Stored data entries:
══════════
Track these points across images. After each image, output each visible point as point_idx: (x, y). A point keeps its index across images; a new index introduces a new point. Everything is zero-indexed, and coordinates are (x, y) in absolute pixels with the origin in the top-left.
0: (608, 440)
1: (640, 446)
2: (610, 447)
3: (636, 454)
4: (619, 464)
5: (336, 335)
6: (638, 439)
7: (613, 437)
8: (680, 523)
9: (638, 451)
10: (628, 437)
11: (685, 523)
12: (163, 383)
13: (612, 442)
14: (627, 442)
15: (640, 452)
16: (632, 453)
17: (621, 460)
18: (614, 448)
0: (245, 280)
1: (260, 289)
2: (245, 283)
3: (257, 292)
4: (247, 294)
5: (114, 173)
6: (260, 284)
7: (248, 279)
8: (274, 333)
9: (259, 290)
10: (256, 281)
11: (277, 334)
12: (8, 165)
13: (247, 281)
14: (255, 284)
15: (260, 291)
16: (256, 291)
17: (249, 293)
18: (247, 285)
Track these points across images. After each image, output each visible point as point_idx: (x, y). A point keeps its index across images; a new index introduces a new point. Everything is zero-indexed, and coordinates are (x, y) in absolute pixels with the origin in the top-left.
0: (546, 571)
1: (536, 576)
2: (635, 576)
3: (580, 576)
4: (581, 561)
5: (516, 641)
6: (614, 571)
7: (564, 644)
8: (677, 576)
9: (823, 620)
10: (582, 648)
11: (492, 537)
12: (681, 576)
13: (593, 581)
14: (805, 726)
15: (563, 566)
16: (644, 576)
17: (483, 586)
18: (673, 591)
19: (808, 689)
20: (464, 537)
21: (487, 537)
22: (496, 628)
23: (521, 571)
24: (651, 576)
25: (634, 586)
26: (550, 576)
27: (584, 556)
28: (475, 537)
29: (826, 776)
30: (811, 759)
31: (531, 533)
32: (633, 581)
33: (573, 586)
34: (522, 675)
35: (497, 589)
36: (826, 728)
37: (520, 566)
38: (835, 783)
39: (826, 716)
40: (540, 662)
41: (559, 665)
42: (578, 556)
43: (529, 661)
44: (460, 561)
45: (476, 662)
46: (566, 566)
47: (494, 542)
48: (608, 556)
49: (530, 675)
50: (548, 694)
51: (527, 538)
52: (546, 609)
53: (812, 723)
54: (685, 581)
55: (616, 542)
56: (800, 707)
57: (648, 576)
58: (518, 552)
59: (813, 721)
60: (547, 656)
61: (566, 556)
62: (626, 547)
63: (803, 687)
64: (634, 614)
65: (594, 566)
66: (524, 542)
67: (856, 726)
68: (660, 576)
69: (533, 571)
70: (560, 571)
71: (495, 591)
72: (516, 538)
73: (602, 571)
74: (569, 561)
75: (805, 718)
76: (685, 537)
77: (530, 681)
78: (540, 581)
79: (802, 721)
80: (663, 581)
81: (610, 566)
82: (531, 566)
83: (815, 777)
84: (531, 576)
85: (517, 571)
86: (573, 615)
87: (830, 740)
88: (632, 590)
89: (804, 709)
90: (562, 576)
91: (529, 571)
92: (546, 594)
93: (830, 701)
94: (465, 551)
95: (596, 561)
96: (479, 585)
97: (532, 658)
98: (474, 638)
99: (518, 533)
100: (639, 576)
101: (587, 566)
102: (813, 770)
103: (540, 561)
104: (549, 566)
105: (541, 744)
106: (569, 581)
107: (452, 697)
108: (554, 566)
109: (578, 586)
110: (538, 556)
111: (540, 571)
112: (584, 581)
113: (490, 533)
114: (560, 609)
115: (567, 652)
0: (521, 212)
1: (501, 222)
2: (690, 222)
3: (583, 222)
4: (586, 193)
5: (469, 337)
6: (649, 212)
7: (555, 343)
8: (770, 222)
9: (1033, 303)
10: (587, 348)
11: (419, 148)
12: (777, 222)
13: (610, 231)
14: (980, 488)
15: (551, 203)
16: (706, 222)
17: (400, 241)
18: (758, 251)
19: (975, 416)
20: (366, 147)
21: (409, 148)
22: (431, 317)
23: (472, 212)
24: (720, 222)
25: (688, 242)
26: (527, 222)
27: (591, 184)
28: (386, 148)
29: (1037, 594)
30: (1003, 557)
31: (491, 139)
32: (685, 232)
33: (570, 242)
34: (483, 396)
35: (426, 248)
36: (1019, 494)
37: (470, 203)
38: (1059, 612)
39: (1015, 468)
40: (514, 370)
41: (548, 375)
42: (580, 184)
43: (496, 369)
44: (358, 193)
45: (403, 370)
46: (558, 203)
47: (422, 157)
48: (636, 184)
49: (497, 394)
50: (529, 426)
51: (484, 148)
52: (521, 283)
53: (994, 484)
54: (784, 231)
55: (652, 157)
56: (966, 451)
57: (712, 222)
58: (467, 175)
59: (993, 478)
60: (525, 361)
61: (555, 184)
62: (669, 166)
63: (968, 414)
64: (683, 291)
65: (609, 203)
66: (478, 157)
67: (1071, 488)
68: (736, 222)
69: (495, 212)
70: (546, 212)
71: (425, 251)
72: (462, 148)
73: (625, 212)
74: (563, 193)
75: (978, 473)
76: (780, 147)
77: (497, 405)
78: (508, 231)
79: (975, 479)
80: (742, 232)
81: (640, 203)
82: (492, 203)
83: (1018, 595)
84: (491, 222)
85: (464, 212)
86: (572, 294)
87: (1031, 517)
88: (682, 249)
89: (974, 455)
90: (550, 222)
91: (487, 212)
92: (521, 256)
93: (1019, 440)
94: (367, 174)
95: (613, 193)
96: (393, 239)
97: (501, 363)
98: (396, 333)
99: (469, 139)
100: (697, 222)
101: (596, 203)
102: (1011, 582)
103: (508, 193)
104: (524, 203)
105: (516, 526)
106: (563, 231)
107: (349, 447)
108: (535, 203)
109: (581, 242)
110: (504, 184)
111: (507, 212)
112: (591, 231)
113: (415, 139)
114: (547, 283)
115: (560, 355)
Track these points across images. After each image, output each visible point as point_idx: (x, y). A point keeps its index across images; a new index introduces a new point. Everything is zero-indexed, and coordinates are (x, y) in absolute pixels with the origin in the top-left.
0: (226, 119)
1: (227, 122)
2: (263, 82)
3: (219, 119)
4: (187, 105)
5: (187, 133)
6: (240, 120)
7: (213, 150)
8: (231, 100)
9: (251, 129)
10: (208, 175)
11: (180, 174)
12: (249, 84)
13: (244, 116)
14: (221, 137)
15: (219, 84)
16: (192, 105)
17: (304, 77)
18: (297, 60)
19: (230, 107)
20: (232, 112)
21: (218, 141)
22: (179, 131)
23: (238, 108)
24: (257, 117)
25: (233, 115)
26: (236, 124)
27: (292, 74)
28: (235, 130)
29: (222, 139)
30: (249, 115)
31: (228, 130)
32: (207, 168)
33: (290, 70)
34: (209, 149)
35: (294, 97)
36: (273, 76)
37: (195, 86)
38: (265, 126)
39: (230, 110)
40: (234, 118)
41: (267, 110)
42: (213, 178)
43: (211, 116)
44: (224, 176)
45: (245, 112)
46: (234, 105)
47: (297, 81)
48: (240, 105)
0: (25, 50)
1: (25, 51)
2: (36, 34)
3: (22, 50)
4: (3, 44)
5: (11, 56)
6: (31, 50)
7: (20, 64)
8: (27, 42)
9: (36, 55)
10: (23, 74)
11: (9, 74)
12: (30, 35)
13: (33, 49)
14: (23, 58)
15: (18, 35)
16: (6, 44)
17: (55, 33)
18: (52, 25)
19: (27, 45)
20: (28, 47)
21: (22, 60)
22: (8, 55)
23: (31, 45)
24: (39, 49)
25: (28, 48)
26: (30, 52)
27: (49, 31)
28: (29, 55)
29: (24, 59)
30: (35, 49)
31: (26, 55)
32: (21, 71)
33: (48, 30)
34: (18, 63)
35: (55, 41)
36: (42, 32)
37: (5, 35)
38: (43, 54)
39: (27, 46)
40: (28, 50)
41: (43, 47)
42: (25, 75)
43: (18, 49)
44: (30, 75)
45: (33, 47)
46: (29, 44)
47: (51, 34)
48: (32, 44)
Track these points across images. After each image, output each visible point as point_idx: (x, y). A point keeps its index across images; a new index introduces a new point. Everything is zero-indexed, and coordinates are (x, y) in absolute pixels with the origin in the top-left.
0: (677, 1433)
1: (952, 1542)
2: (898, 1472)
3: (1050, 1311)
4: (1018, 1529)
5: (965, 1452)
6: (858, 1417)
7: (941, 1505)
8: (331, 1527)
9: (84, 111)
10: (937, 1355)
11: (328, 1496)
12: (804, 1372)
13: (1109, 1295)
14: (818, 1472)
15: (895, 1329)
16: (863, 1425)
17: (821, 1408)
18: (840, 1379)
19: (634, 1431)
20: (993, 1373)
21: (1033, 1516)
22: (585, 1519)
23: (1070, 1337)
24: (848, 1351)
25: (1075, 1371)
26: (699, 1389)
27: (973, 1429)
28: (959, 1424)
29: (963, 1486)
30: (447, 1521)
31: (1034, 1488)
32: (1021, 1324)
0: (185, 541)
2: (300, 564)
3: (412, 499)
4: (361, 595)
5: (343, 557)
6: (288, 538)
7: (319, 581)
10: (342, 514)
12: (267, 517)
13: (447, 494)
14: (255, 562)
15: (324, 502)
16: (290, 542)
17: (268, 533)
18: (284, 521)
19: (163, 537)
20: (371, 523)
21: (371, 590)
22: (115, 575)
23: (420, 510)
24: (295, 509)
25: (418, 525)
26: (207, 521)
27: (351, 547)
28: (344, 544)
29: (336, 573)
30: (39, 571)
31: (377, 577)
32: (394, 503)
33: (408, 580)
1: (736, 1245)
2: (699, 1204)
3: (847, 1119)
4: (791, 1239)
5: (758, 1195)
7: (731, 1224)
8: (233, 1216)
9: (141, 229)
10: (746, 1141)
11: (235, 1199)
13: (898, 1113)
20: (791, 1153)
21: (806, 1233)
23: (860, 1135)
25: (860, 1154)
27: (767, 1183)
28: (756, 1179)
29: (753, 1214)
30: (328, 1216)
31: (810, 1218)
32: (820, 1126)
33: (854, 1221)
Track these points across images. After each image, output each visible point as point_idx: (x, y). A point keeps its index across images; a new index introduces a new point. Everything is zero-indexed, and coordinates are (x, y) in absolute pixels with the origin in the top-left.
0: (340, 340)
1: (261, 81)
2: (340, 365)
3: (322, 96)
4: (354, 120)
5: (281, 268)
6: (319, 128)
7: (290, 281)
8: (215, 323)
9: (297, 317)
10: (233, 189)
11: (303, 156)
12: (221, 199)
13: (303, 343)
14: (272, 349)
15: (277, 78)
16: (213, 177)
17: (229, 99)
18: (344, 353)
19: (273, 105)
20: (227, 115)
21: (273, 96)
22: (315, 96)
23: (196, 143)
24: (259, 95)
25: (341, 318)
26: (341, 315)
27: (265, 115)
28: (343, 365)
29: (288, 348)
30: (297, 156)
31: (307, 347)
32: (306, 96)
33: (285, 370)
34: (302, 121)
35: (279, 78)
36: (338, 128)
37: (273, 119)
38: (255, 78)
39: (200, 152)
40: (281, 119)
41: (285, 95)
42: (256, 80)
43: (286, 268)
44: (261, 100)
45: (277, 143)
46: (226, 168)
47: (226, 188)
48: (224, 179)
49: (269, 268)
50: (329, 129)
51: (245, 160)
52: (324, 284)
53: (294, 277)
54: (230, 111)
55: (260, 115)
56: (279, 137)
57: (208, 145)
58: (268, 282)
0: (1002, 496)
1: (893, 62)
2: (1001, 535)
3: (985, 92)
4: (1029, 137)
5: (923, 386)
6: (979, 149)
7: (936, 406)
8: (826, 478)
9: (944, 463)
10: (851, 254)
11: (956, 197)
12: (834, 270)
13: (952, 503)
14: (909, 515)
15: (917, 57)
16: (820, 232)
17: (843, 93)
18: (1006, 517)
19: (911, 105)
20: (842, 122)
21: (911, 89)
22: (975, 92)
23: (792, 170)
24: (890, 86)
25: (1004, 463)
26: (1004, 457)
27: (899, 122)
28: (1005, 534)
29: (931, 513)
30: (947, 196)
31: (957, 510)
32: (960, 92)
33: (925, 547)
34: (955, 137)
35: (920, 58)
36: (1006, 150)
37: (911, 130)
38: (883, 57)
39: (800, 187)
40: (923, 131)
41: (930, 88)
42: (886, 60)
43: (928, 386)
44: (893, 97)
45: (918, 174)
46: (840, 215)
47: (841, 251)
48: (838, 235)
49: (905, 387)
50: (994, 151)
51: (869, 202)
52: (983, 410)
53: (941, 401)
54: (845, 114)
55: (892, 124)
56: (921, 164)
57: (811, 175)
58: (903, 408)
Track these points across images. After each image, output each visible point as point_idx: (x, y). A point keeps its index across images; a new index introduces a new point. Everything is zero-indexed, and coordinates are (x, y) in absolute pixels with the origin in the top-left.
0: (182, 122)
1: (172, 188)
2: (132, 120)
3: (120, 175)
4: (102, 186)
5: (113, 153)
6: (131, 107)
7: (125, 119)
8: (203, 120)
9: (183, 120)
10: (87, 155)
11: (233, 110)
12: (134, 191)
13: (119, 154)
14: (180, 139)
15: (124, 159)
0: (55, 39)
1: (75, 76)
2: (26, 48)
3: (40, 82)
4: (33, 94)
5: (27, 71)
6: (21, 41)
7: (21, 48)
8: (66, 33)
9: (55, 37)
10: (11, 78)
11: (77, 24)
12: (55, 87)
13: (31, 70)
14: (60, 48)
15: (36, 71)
══════════
Your task: Give back exactly the lines from the beginning of the records through the line containing "1: (640, 446)", and only those.

Written answer:
Track these points across images. After each image, output each visible point as point_idx: (x, y). A point keeps its index across images; a new index introduces a new point. Everything is zero-indexed, and coordinates are (x, y) in absolute pixels with the origin in the top-left.
0: (608, 440)
1: (640, 446)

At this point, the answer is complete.